1. ## Polynomial sub problem

for example, there is a function f(x)= x3+ax2+bx+c=0 with roots Q,W,E
then teachers told me that by substituting y=x2 , then we can find out f(y)=0 s.t. it has roots Q2,W2,E2

but why such substition can help us to find out equations with root Q2,W2,E2? What are the reasons behind?

2. ## Re: Polynomial sub problem

No, I don't think that works.
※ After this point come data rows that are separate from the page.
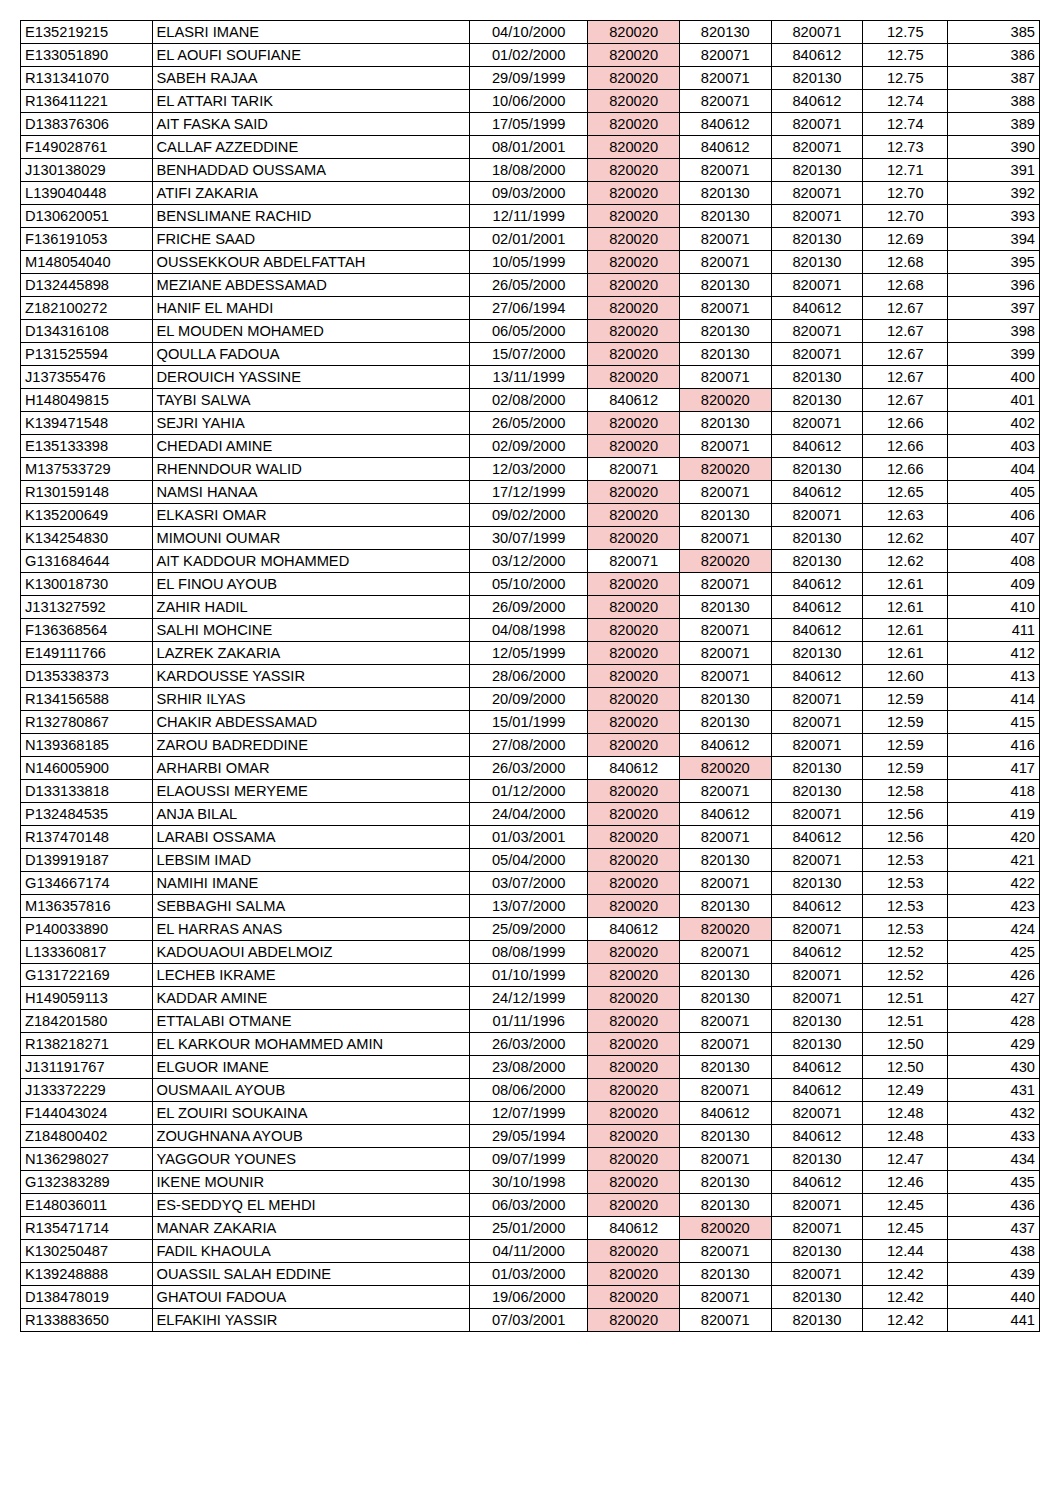| E135219215 | ELASRI IMANE | 04/10/2000 | 820020 | 820130 | 820071 | 12.75 | 385 |
| E133051890 | EL AOUFI SOUFIANE | 01/02/2000 | 820020 | 820071 | 840612 | 12.75 | 386 |
| R131341070 | SABEH RAJAA | 29/09/1999 | 820020 | 820071 | 820130 | 12.75 | 387 |
| R136411221 | EL ATTARI TARIK | 10/06/2000 | 820020 | 820071 | 840612 | 12.74 | 388 |
| D138376306 | AIT FASKA SAID | 17/05/1999 | 820020 | 840612 | 820071 | 12.74 | 389 |
| F149028761 | CALLAF AZZEDDINE | 08/01/2001 | 820020 | 840612 | 820071 | 12.73 | 390 |
| J130138029 | BENHADDAD OUSSAMA | 18/08/2000 | 820020 | 820071 | 820130 | 12.71 | 391 |
| L139040448 | ATIFI ZAKARIA | 09/03/2000 | 820020 | 820130 | 820071 | 12.70 | 392 |
| D130620051 | BENSLIMANE RACHID | 12/11/1999 | 820020 | 820130 | 820071 | 12.70 | 393 |
| F136191053 | FRICHE SAAD | 02/01/2001 | 820020 | 820071 | 820130 | 12.69 | 394 |
| M148054040 | OUSSEKKOUR ABDELFATTAH | 10/05/1999 | 820020 | 820071 | 820130 | 12.68 | 395 |
| D132445898 | MEZIANE ABDESSAMAD | 26/05/2000 | 820020 | 820130 | 820071 | 12.68 | 396 |
| Z182100272 | HANIF EL MAHDI | 27/06/1994 | 820020 | 820071 | 840612 | 12.67 | 397 |
| D134316108 | EL MOUDEN MOHAMED | 06/05/2000 | 820020 | 820130 | 820071 | 12.67 | 398 |
| P131525594 | QOULLA FADOUA | 15/07/2000 | 820020 | 820130 | 820071 | 12.67 | 399 |
| J137355476 | DEROUICH YASSINE | 13/11/1999 | 820020 | 820071 | 820130 | 12.67 | 400 |
| H148049815 | TAYBI SALWA | 02/08/2000 | 840612 | 820020 | 820130 | 12.67 | 401 |
| K139471548 | SEJRI YAHIA | 26/05/2000 | 820020 | 820130 | 820071 | 12.66 | 402 |
| E135133398 | CHEDADI AMINE | 02/09/2000 | 820020 | 820071 | 840612 | 12.66 | 403 |
| M137533729 | RHENNDOUR WALID | 12/03/2000 | 820071 | 820020 | 820130 | 12.66 | 404 |
| R130159148 | NAMSI HANAA | 17/12/1999 | 820020 | 820071 | 840612 | 12.65 | 405 |
| K135200649 | ELKASRI OMAR | 09/02/2000 | 820020 | 820130 | 820071 | 12.63 | 406 |
| K134254830 | MIMOUNI OUMAR | 30/07/1999 | 820020 | 820071 | 820130 | 12.62 | 407 |
| G131684644 | AIT KADDOUR MOHAMMED | 03/12/2000 | 820071 | 820020 | 820130 | 12.62 | 408 |
| K130018730 | EL FINOU AYOUB | 05/10/2000 | 820020 | 820071 | 840612 | 12.61 | 409 |
| J131327592 | ZAHIR HADIL | 26/09/2000 | 820020 | 820130 | 840612 | 12.61 | 410 |
| F136368564 | SALHI MOHCINE | 04/08/1998 | 820020 | 820071 | 840612 | 12.61 | 411 |
| E149111766 | LAZREK ZAKARIA | 12/05/1999 | 820020 | 820071 | 820130 | 12.61 | 412 |
| D135338373 | KARDOUSSE YASSIR | 28/06/2000 | 820020 | 820071 | 840612 | 12.60 | 413 |
| R134156588 | SRHIR ILYAS | 20/09/2000 | 820020 | 820130 | 820071 | 12.59 | 414 |
| R132780867 | CHAKIR ABDESSAMAD | 15/01/1999 | 820020 | 820130 | 820071 | 12.59 | 415 |
| N139368185 | ZAROU BADREDDINE | 27/08/2000 | 820020 | 840612 | 820071 | 12.59 | 416 |
| N146005900 | ARHARBI OMAR | 26/03/2000 | 840612 | 820020 | 820130 | 12.59 | 417 |
| D133133818 | ELAOUSSI MERYEME | 01/12/2000 | 820020 | 820071 | 820130 | 12.58 | 418 |
| P132484535 | ANJA BILAL | 24/04/2000 | 820020 | 840612 | 820071 | 12.56 | 419 |
| R137470148 | LARABI OSSAMA | 01/03/2001 | 820020 | 820071 | 840612 | 12.56 | 420 |
| D139919187 | LEBSIM IMAD | 05/04/2000 | 820020 | 820130 | 820071 | 12.53 | 421 |
| G134667174 | NAMIHI IMANE | 03/07/2000 | 820020 | 820071 | 820130 | 12.53 | 422 |
| M136357816 | SEBBAGHI SALMA | 13/07/2000 | 820020 | 820130 | 840612 | 12.53 | 423 |
| P140033890 | EL HARRAS ANAS | 25/09/2000 | 840612 | 820020 | 820071 | 12.53 | 424 |
| L133360817 | KADOUAOUI ABDELMOIZ | 08/08/1999 | 820020 | 820071 | 840612 | 12.52 | 425 |
| G131722169 | LECHEB IKRAME | 01/10/1999 | 820020 | 820130 | 820071 | 12.52 | 426 |
| H149059113 | KADDAR AMINE | 24/12/1999 | 820020 | 820130 | 820071 | 12.51 | 427 |
| Z184201580 | ETTALABI OTMANE | 01/11/1996 | 820020 | 820071 | 820130 | 12.51 | 428 |
| R138218271 | EL KARKOUR MOHAMMED AMIN | 26/03/2000 | 820020 | 820071 | 820130 | 12.50 | 429 |
| J131191767 | ELGUOR IMANE | 23/08/2000 | 820020 | 820130 | 840612 | 12.50 | 430 |
| J133372229 | OUSMAAIL AYOUB | 08/06/2000 | 820020 | 820071 | 840612 | 12.49 | 431 |
| F144043024 | EL ZOUIRI SOUKAINA | 12/07/1999 | 820020 | 840612 | 820071 | 12.48 | 432 |
| Z184800402 | ZOUGHNANA AYOUB | 29/05/1994 | 820020 | 820130 | 840612 | 12.48 | 433 |
| N136298027 | YAGGOUR YOUNES | 09/07/1999 | 820020 | 820071 | 820130 | 12.47 | 434 |
| G132383289 | IKENE MOUNIR | 30/10/1998 | 820020 | 820130 | 840612 | 12.46 | 435 |
| E148036011 | ES-SEDDYQ EL MEHDI | 06/03/2000 | 820020 | 820130 | 820071 | 12.45 | 436 |
| R135471714 | MANAR ZAKARIA | 25/01/2000 | 840612 | 820020 | 820071 | 12.45 | 437 |
| K130250487 | FADIL KHAOULA | 04/11/2000 | 820020 | 820071 | 820130 | 12.44 | 438 |
| K139248888 | OUASSIL SALAH EDDINE | 01/03/2000 | 820020 | 820130 | 820071 | 12.42 | 439 |
| D138478019 | GHATOUI FADOUA | 19/06/2000 | 820020 | 820071 | 820130 | 12.42 | 440 |
| R133883650 | ELFAKIHI YASSIR | 07/03/2001 | 820020 | 820071 | 820130 | 12.42 | 441 |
We know that

$f(y) = f(x^2) = (x^2)^3 + a(x^2)^2 + bx^2 + c$

Letting $x = \sqrt{Q}$ and $y = Q$ yields a root that we already know...

3. ## Re: Polynomial sub problem

oh, i mean by sub. y=x2, then x3+ax2+bx+c = 0 becomes

x(x2+b) = -(a2+c)
x(y+b)=-(ay+c)
x2(y+b)2=(ay+c)2
y(y2+2by+b2) = (a2y2+2acy+c2)
y3+2by2+b2y = a2y2 + 2acy + c2
y3+y2(2b-a2)+y(b2-2ac)-c2 =0
then eqaution y3+y2(2b-a2)+y(b2-2ac)-c2 =0, has required root, sorry for the misleading of using same function notication

4. ## Re: Polynomial sub problem

You're way overthinking this. Also, your first step:

$x(x^2 + b) = -(a^2 + c)$

It should be

$x(x^2 + b) = -(ax^2 + c)$

5. ## Re: Polynomial sub problem

oh ya, sorry for my careless mistake... but why it works actually ><?